* _Assignment_
From the passage on annual staff transfers in Japan, extract word for word the stretch that begins with "In the case" and ends with "into the staffrooms).".

In the case of education, this decision is made by a small group of big cheeses at the Board of Education, the final decision resting with the kyoikucho, the chief of, in my case, Hikari BOE. This year has seen my supervisor become Vice Principal for a different BOE at a school about 2 hours’ drive from here (about which he was not best pleased), and between 6 and 8 teachers have moved from each of my junior high schools (bringing, I must say, some very interesting new faces into the staffrooms).

When I first heard about this system, my immediate reaction was to see the positive side: surely through the annual circulation of people and ideas, public services can evolve and remain dynamic without the stagnation we see in some UK public sectors? Yet upon reflection, I see how this very move maintains the very specific social hierarchies for which Japan is so renowned and in fact makes large-scale changes, for the most part, rather slow.

This annual change in staffing serves as a kind of panopticon. Authority figures like kyoikucho remain in authority without ever really exercising his disciplinary power, and it is not  for the purposes of his authority alone that such a system is maintained. Rather, it is for the maintenance of a collective and simultaenously oppressive power system through which the group is at once self-governing and self-sacrificing (’self’ has rather a double meaning here). Through the constantly moving eyes and ears of ever-diligent personnel, digression from the norm or challenges to authority seem unattractive options and the instigation of large changes (e.g. to curriculum) seems impractical to an instigator who is not certain whether they will be around long enough to see them through. Discipline rarely needs exercising, and the head honcho(s) need not always monitor the behaviour of their subordinates (which, for the record, they really don’t - my last kocho-sensei spent 80% of his time smoking fags and gardening), as omniscience is dispersed and workers do not know for certain that they are being watched, but that it is always a possibility.

 It’s difficult to put into words the thoughts I’ve had about the workings of power in Japan. I suppose the staffing example is just another example of what it is to live in a such a very collectivist society, Panopticon metaphor or no Panopitcon metaphor. This has been the biggest privilege of my Japanese experience, and the hardest to describe. Collectivist societies are by their very nature self-regulating, and the questions that living here has raised about the relationship between the group and the individual have at once provided enlightenment and have sent my head into a giddy orbit without any hope of ever being un-flummoxed. 

But then everyone needs a good flummoxing once in a while.

* _Provided data_
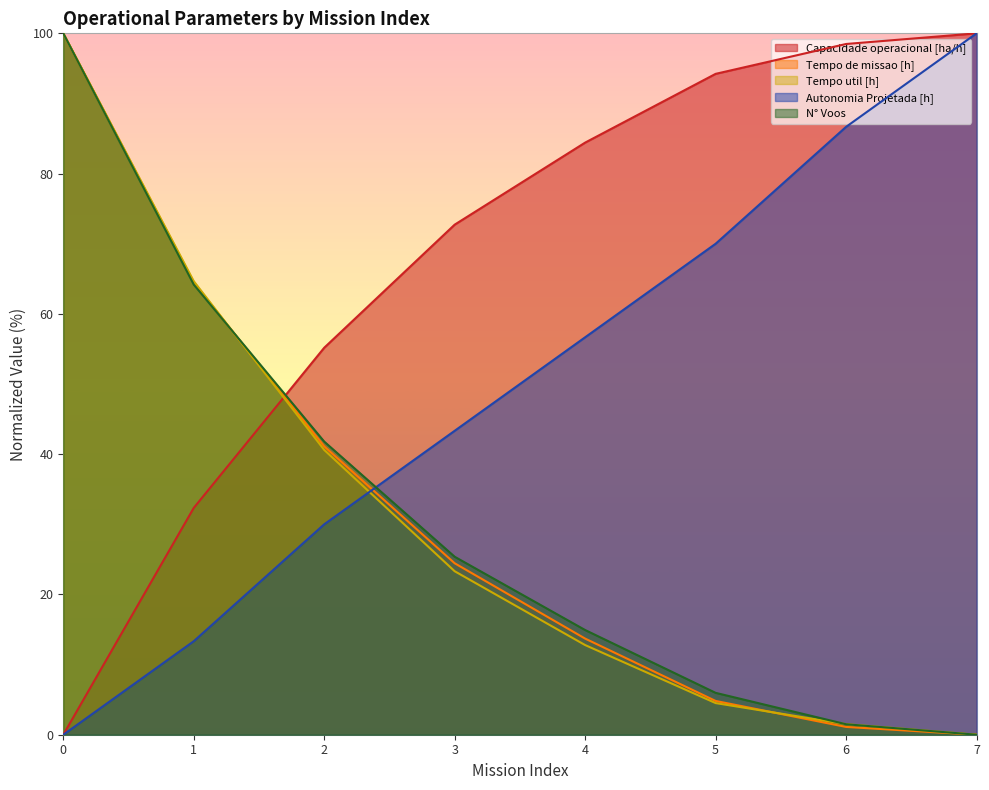

True or false: Autonomia Projetada [h] and Tempo de missao [h] intersect in this chart.

True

* _Answer_
In the case of education, this decision is made by a small group of big cheeses at the Board of Education, the final decision resting with the kyoikucho, the chief of, in my case, Hikari BOE. This year has seen my supervisor become Vice Principal for a different BOE at a school about 2 hours’ drive from here (about which he was not best pleased), and between 6 and 8 teachers have moved from each of my junior high schools (bringing, I must say, some very interesting new faces into the staffrooms).